Senioritis

By Cyndi Faircloth – English/Social Studies/Art/Journalism teacher


It’s that time of year.

The kids who are close to graduation start running of out steam and find it hard to focus all day. Teachers spend more time practicing amateur psychology and trying to head off emotional meltdowns, than we do celebrating the success of various assignments.

Student smarts off in class? We have to ask ourselves if it was intended as a rude comment for the teacher (or another student) or if it was a fight-flight reaction to being afraid that he/she didn’t know the answer. And we have to do that mental processing in the second or two it takes for us to respond so that we can respond appropriately. Make a joke out of it?

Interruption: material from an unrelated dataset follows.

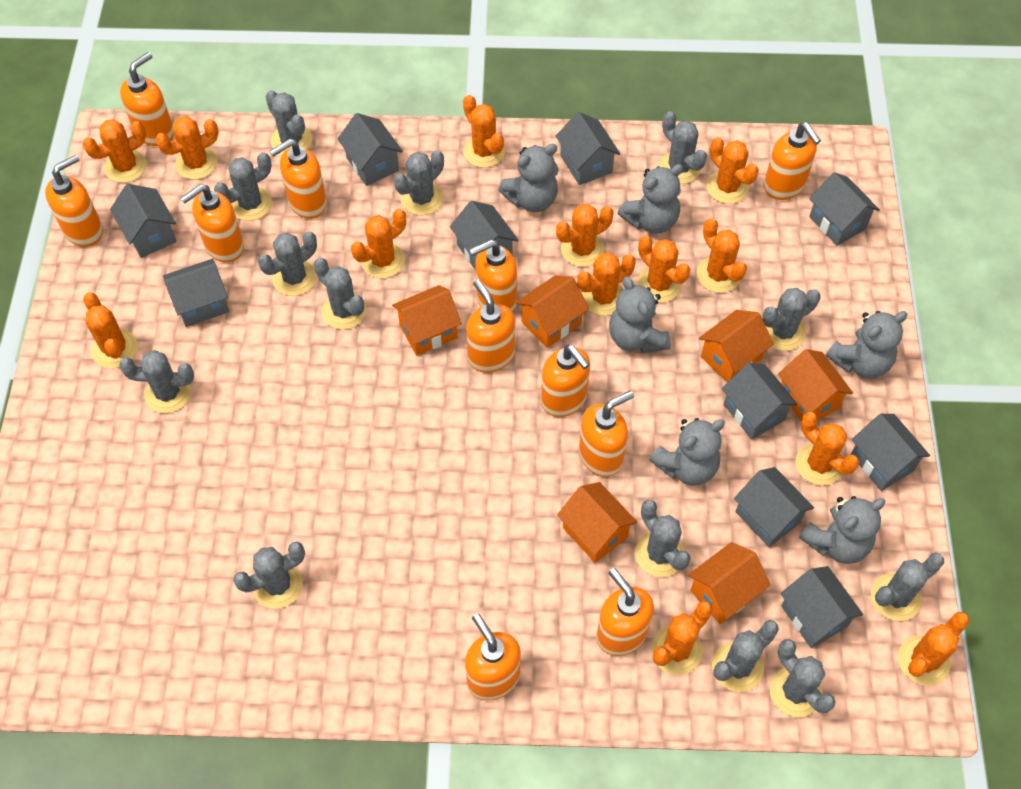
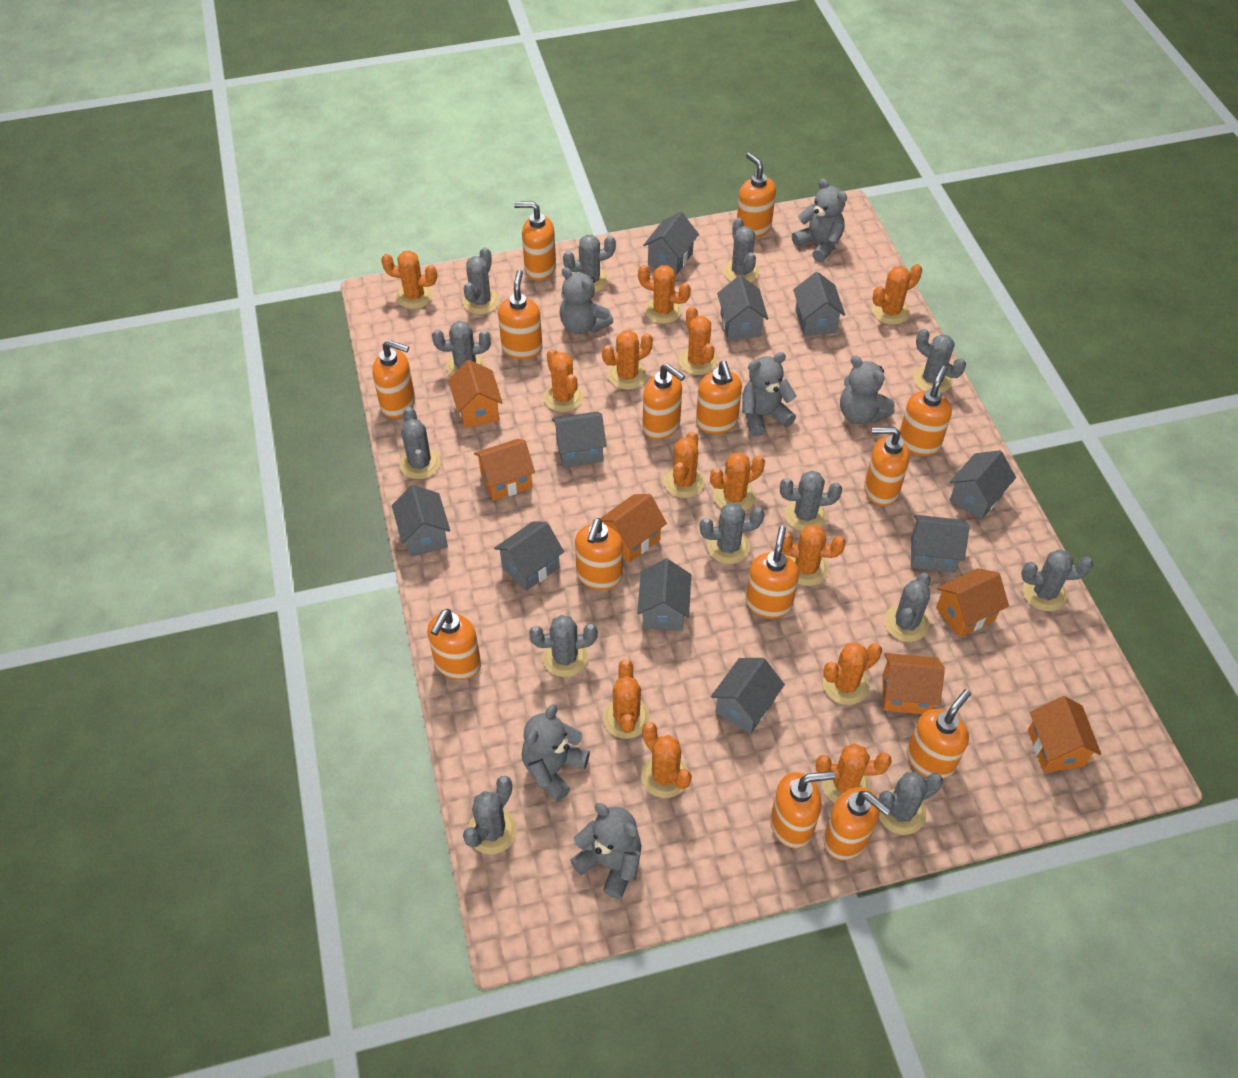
orange soap dispenser: 11 -> 14

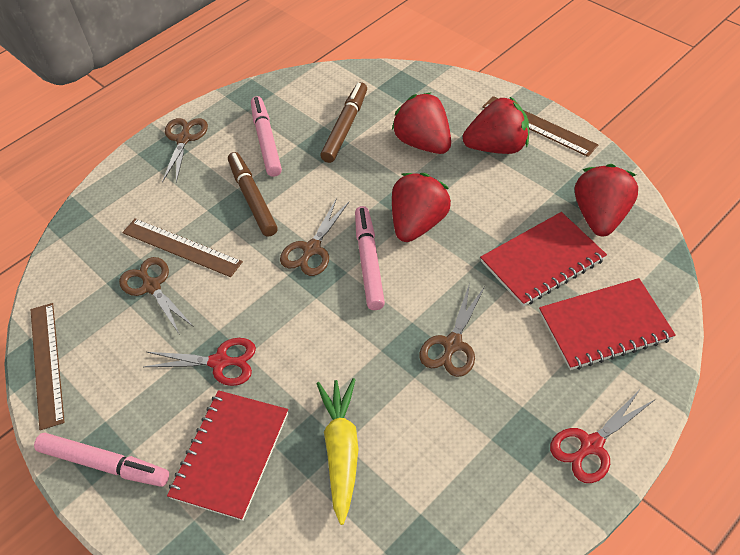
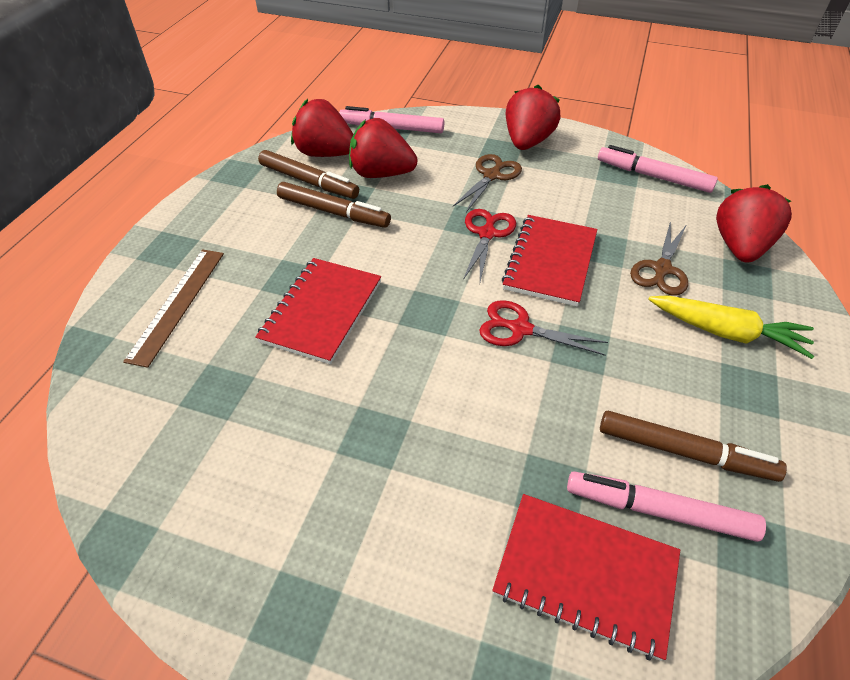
brown marker: 2 -> 3
brown ruler: 3 -> 1
brown scissors: 4 -> 2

Suggest a time out, like getting a glass of water? Or impose a more serious consequence?

Making the wrong choice may mean the situation escalates and takes the class off-track.

Sigh.

One of our past lead teachers had this theory that seniors go through a mini-phase where the terrible twos reemerge. He believed that senioritis, and the resulting condition of “jerk-headedness” that sometimes comes with it, are actually part of the student’s process of saying goodbye to both parents and school. That period, where neither side is really enjoying each others’ company on a regular basis, is key to being able to let go when the student moves on after graduation.

Hmmmm….

Sorta makes sense.

And, that theory is part of what gets us through the end of the year. We work at not taking things personally when students act up. “Senioritis,” we tell ourselves when the basketball breaks the backyard light fixture at lunch.

“Senioritis,” we say when a student stares at the blank computer screen and says, “My head will explode!” when we make them work.

“Senioritis,” is the mantra when a student can’t stop talking during 4th period, dominating class discussion.

Whatever helps us sleep at night, right?

Just in case it isn’t obvious, teachers look forward to graduation as much as students do. It is the cure for “senioritis”. Both students and teachers can relax and go back to the usual merriment and general delight in each other’s company.

We’ll be really glad when “this time of year” ends on June 4th!